Friday, 24 July 2020

Forgotten Book - Too Much of Water

Bruce Hamilton, the brother of Patrick Hamilton, was an interesting and under-estimated novelist whose career as a crime writer lasted for more than a quarter of a century without ever really earning him a significant reputation. I've written about him several times, here on this blog, in The Golden Age of Murder, and in The Story of Classic Crime in 100 Books, but I've not found many other fans of his work - although I live in hope!

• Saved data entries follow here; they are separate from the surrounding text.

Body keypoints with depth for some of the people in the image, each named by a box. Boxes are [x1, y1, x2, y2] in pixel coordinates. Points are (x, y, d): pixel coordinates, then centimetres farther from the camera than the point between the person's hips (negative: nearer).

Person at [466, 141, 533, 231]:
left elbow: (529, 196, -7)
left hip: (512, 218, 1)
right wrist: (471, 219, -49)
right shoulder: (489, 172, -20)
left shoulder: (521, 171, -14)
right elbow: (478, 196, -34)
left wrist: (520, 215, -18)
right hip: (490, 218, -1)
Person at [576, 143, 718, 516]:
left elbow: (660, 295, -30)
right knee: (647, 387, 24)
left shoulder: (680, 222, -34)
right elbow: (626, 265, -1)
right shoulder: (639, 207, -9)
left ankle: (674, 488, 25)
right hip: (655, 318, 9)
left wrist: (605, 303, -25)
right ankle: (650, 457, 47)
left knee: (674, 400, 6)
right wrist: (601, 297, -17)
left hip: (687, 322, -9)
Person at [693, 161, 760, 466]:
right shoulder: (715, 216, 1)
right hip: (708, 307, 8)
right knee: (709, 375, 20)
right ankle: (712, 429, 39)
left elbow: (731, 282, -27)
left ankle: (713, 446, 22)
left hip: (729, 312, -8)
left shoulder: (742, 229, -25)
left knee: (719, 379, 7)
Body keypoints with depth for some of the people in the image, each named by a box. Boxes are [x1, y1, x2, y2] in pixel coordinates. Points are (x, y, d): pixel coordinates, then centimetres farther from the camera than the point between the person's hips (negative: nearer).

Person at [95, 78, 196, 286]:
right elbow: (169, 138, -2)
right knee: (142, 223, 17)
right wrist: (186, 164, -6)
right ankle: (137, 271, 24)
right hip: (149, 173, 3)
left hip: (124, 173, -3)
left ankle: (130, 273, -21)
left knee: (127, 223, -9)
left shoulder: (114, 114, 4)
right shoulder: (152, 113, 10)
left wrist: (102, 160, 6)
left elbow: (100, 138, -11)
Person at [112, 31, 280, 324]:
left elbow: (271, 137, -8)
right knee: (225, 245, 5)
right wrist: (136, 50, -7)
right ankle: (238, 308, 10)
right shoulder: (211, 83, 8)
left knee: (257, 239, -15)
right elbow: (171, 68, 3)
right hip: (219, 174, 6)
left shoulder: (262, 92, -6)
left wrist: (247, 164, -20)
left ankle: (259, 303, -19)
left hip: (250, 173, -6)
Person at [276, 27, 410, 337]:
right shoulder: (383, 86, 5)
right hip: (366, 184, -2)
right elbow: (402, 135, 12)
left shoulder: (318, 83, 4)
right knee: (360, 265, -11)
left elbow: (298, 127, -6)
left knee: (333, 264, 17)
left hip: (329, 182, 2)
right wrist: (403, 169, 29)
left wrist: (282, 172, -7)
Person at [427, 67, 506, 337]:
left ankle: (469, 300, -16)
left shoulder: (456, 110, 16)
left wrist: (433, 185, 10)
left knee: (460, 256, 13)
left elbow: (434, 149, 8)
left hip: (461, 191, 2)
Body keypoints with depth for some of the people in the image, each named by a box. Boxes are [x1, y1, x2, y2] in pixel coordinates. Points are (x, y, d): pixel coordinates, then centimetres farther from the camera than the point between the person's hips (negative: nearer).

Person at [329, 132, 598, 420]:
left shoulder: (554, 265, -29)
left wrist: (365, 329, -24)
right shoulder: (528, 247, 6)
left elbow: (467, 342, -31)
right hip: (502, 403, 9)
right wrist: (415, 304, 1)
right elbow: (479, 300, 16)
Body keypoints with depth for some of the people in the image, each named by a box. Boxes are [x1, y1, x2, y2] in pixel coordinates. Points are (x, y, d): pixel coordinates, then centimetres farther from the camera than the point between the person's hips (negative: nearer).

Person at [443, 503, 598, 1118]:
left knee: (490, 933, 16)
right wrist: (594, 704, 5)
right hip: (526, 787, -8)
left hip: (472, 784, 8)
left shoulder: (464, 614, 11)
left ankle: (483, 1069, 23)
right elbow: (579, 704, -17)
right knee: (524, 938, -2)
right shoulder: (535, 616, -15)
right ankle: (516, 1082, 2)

After a long silence, he produced a final novel in 1958, which was very much a nod to the Golden Age of detective fiction. This was characteristically idiosyncratic, given that during the Golden Age itself, he'd never bothered with the conventional whodunit. I first read the novel many years ago, and was rather underwhelmed by it. So I decided it was about time I gave Too Much of Water (the title is a quote from Hamlet) a second chance to make a good impression.

This is a cruise mystery - the good ship Goyaz is sailing from Liverpool, via Portugal, to the West Indies. In classic fashion, a plan of the three decks is included. We are introduced to a motley assortment of passengers, and Hamilton's interest in cricket and also in music is evident in the text. (He makes passing mention of Eric Blom, the music critic; whether he was aware that Blom wrote Death on the Downbeat, an interesting mystery novel published as by Sebastian Farr, I don't know, but I suspect he didn't.)

I wanted to love this book, but I feel compelled to say that I didn't. It's well-written, and the characters and setting are competently realised, but there is a lamentable lack of pace and even (despite the number of mysterious deaths that occur on the ill-fated ship) suspense. When one reads, say, Death on the Nile, one is excited by the mystery, if one is a whodunit fan. Here, I'm afraid I wasn't excited at all. I'd even forgotten that Hamilton borrows (with due acknowledgement) a plot device from Agatha Christie. Alas, he doesn't handle it anything like as well as the Queen of Crime. There's a nice twist at the end, but it's not enough. All in all, this is a book that sums up why Hamilton was one of the genre's nearly men.